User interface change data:
<<<<
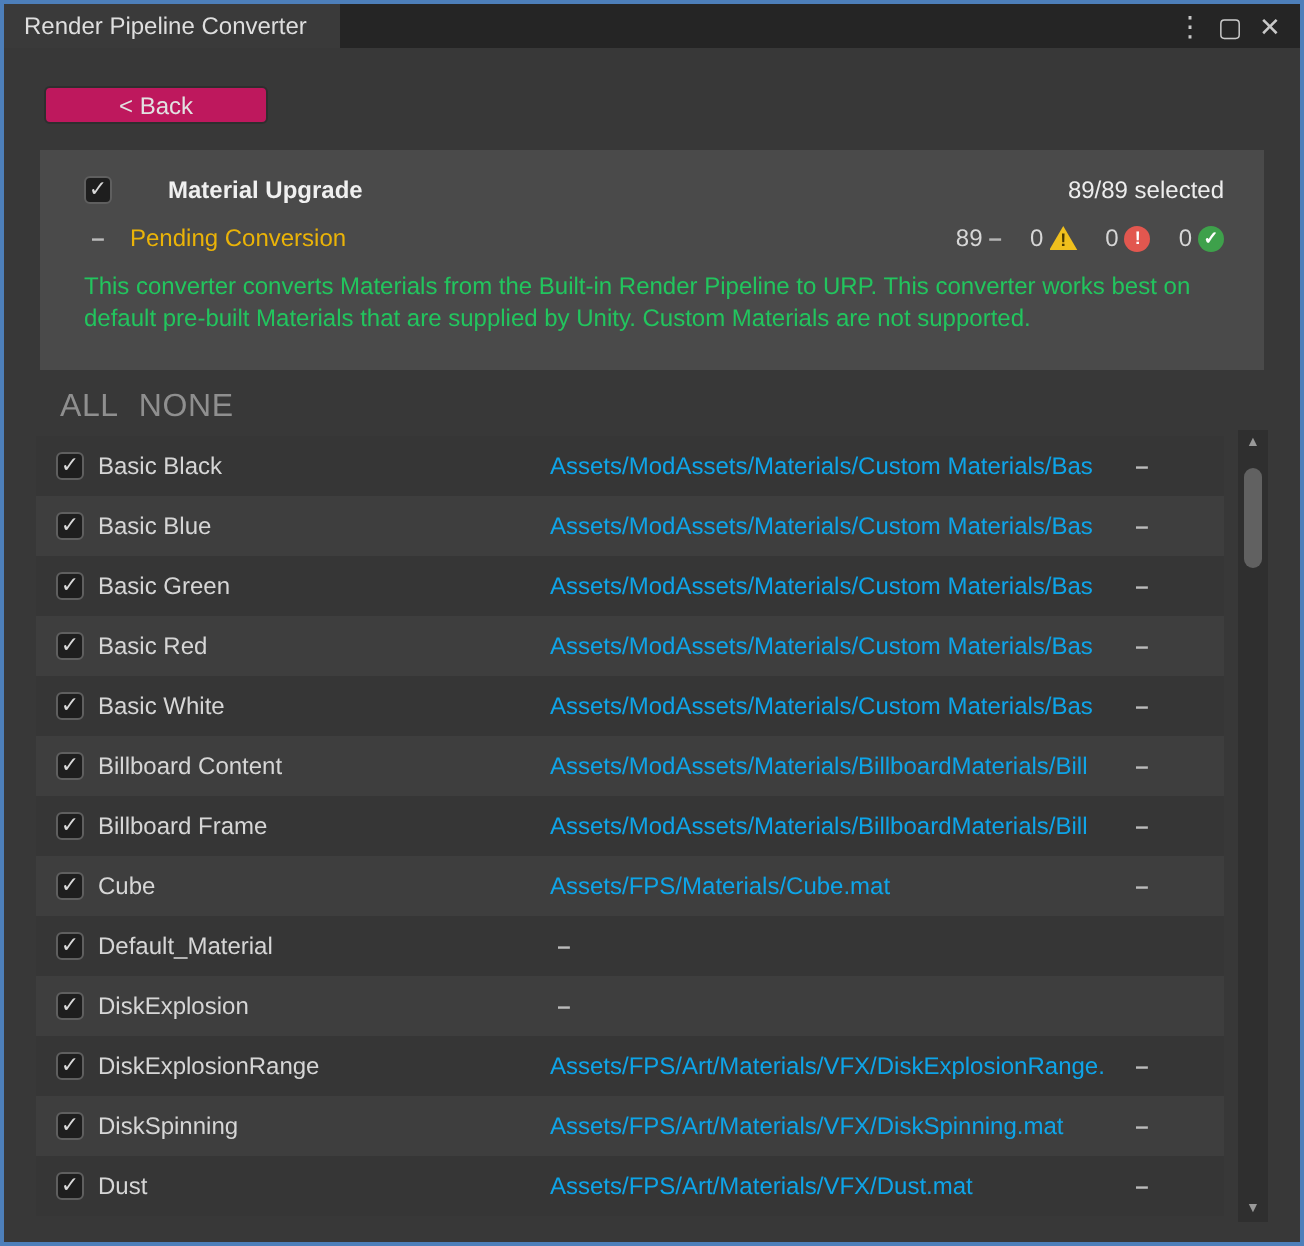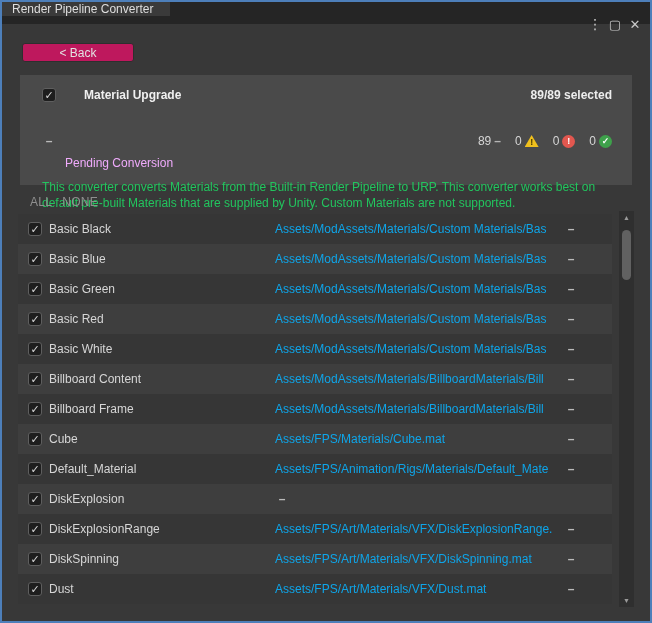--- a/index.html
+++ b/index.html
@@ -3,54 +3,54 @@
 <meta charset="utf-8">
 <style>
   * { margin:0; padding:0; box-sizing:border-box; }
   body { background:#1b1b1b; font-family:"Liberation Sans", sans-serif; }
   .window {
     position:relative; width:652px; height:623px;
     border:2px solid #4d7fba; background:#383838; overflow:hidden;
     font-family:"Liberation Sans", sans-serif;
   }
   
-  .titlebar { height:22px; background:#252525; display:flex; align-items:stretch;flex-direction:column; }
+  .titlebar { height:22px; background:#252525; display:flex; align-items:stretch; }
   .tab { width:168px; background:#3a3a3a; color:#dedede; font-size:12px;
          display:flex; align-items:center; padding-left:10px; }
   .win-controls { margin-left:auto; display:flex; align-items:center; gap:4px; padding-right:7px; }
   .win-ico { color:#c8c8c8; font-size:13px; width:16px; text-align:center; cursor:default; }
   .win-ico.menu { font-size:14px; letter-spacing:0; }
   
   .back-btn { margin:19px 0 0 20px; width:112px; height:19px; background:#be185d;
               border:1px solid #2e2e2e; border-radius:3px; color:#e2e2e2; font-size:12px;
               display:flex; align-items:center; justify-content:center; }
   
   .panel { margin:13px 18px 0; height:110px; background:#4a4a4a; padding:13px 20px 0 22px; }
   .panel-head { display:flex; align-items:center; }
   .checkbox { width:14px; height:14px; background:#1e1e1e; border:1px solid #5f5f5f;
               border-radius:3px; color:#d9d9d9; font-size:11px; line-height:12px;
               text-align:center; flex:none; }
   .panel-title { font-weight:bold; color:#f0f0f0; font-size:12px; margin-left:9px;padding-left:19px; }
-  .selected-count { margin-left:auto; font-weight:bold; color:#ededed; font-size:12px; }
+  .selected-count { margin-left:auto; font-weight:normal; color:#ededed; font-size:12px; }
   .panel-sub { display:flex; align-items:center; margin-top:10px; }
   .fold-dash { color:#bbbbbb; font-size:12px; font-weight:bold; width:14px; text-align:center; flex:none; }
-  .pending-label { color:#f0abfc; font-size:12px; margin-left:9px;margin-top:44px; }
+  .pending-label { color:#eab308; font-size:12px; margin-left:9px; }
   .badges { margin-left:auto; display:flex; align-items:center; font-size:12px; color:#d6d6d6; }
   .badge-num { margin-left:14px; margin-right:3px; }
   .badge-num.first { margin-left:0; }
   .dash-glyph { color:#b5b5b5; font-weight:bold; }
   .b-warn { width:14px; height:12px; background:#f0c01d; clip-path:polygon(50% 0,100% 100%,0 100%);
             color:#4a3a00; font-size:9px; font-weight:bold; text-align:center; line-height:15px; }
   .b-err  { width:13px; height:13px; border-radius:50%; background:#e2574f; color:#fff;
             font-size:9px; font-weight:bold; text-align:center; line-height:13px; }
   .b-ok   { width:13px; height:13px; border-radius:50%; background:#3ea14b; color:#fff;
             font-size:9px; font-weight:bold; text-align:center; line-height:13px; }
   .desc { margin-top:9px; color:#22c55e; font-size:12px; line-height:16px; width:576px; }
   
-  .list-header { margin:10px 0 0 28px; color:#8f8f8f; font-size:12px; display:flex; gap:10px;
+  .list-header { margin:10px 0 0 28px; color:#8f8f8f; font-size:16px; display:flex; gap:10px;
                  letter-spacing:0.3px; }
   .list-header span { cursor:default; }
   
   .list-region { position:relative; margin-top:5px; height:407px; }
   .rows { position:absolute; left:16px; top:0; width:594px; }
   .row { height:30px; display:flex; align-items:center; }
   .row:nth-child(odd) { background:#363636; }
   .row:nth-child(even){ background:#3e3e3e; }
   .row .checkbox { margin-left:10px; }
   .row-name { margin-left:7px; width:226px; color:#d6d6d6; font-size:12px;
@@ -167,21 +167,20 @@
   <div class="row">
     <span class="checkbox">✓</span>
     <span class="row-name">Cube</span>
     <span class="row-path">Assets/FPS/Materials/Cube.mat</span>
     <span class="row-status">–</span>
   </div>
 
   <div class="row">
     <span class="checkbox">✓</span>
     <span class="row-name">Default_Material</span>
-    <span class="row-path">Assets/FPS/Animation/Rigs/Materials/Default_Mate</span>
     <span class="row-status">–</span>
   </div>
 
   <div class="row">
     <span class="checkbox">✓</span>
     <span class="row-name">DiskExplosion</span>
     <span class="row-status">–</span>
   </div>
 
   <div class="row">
>>>>
Directive:
Please reproduce the data above word for word, skipping all images.

Task result:
--- a/index.html
+++ b/index.html
@@ -3,54 +3,54 @@
 <meta charset="utf-8">
 <style>
   * { margin:0; padding:0; box-sizing:border-box; }
   body { background:#1b1b1b; font-family:"Liberation Sans", sans-serif; }
   .window {
     position:relative; width:652px; height:623px;
     border:2px solid #4d7fba; background:#383838; overflow:hidden;
     font-family:"Liberation Sans", sans-serif;
   }
   
-  .titlebar { height:22px; background:#252525; display:flex; align-items:stretch;flex-direction:column; }
+  .titlebar { height:22px; background:#252525; display:flex; align-items:stretch; }
   .tab { width:168px; background:#3a3a3a; color:#dedede; font-size:12px;
          display:flex; align-items:center; padding-left:10px; }
   .win-controls { margin-left:auto; display:flex; align-items:center; gap:4px; padding-right:7px; }
   .win-ico { color:#c8c8c8; font-size:13px; width:16px; text-align:center; cursor:default; }
   .win-ico.menu { font-size:14px; letter-spacing:0; }
   
   .back-btn { margin:19px 0 0 20px; width:112px; height:19px; background:#be185d;
               border:1px solid #2e2e2e; border-radius:3px; color:#e2e2e2; font-size:12px;
               display:flex; align-items:center; justify-content:center; }
   
   .panel { margin:13px 18px 0; height:110px; background:#4a4a4a; padding:13px 20px 0 22px; }
   .panel-head { display:flex; align-items:center; }
   .checkbox { width:14px; height:14px; background:#1e1e1e; border:1px solid #5f5f5f;
               border-radius:3px; color:#d9d9d9; font-size:11px; line-height:12px;
               text-align:center; flex:none; }
   .panel-title { font-weight:bold; color:#f0f0f0; font-size:12px; margin-left:9px;padding-left:19px; }
-  .selected-count { margin-left:auto; font-weight:bold; color:#ededed; font-size:12px; }
+  .selected-count { margin-left:auto; font-weight:normal; color:#ededed; font-size:12px; }
   .panel-sub { display:flex; align-items:center; margin-top:10px; }
   .fold-dash { color:#bbbbbb; font-size:12px; font-weight:bold; width:14px; text-align:center; flex:none; }
-  .pending-label { color:#f0abfc; font-size:12px; margin-left:9px;margin-top:44px; }
+  .pending-label { color:#eab308; font-size:12px; margin-left:9px; }
   .badges { margin-left:auto; display:flex; align-items:center; font-size:12px; color:#d6d6d6; }
   .badge-num { margin-left:14px; margin-right:3px; }
   .badge-num.first { margin-left:0; }
   .dash-glyph { color:#b5b5b5; font-weight:bold; }
   .b-warn { width:14px; height:12px; background:#f0c01d; clip-path:polygon(50% 0,100% 100%,0 100%);
             color:#4a3a00; font-size:9px; font-weight:bold; text-align:center; line-height:15px; }
   .b-err  { width:13px; height:13px; border-radius:50%; background:#e2574f; color:#fff;
             font-size:9px; font-weight:bold; text-align:center; line-height:13px; }
   .b-ok   { width:13px; height:13px; border-radius:50%; background:#3ea14b; color:#fff;
             font-size:9px; font-weight:bold; text-align:center; line-height:13px; }
   .desc { margin-top:9px; color:#22c55e; font-size:12px; line-height:16px; width:576px; }
   
-  .list-header { margin:10px 0 0 28px; color:#8f8f8f; font-size:12px; display:flex; gap:10px;
+  .list-header { margin:10px 0 0 28px; color:#8f8f8f; font-size:16px; display:flex; gap:10px;
                  letter-spacing:0.3px; }
   .list-header span { cursor:default; }
   
   .list-region { position:relative; margin-top:5px; height:407px; }
   .rows { position:absolute; left:16px; top:0; width:594px; }
   .row { height:30px; display:flex; align-items:center; }
   .row:nth-child(odd) { background:#363636; }
   .row:nth-child(even){ background:#3e3e3e; }
   .row .checkbox { margin-left:10px; }
   .row-name { margin-left:7px; width:226px; color:#d6d6d6; font-size:12px;
@@ -167,21 +167,20 @@
   <div class="row">
     <span class="checkbox">✓</span>
     <span class="row-name">Cube</span>
     <span class="row-path">Assets/FPS/Materials/Cube.mat</span>
     <span class="row-status">–</span>
   </div>
 
   <div class="row">
     <span class="checkbox">✓</span>
     <span class="row-name">Default_Material</span>
-    <span class="row-path">Assets/FPS/Animation/Rigs/Materials/Default_Mate</span>
     <span class="row-status">–</span>
   </div>
 
   <div class="row">
     <span class="checkbox">✓</span>
     <span class="row-name">DiskExplosion</span>
     <span class="row-status">–</span>
   </div>
 
   <div class="row">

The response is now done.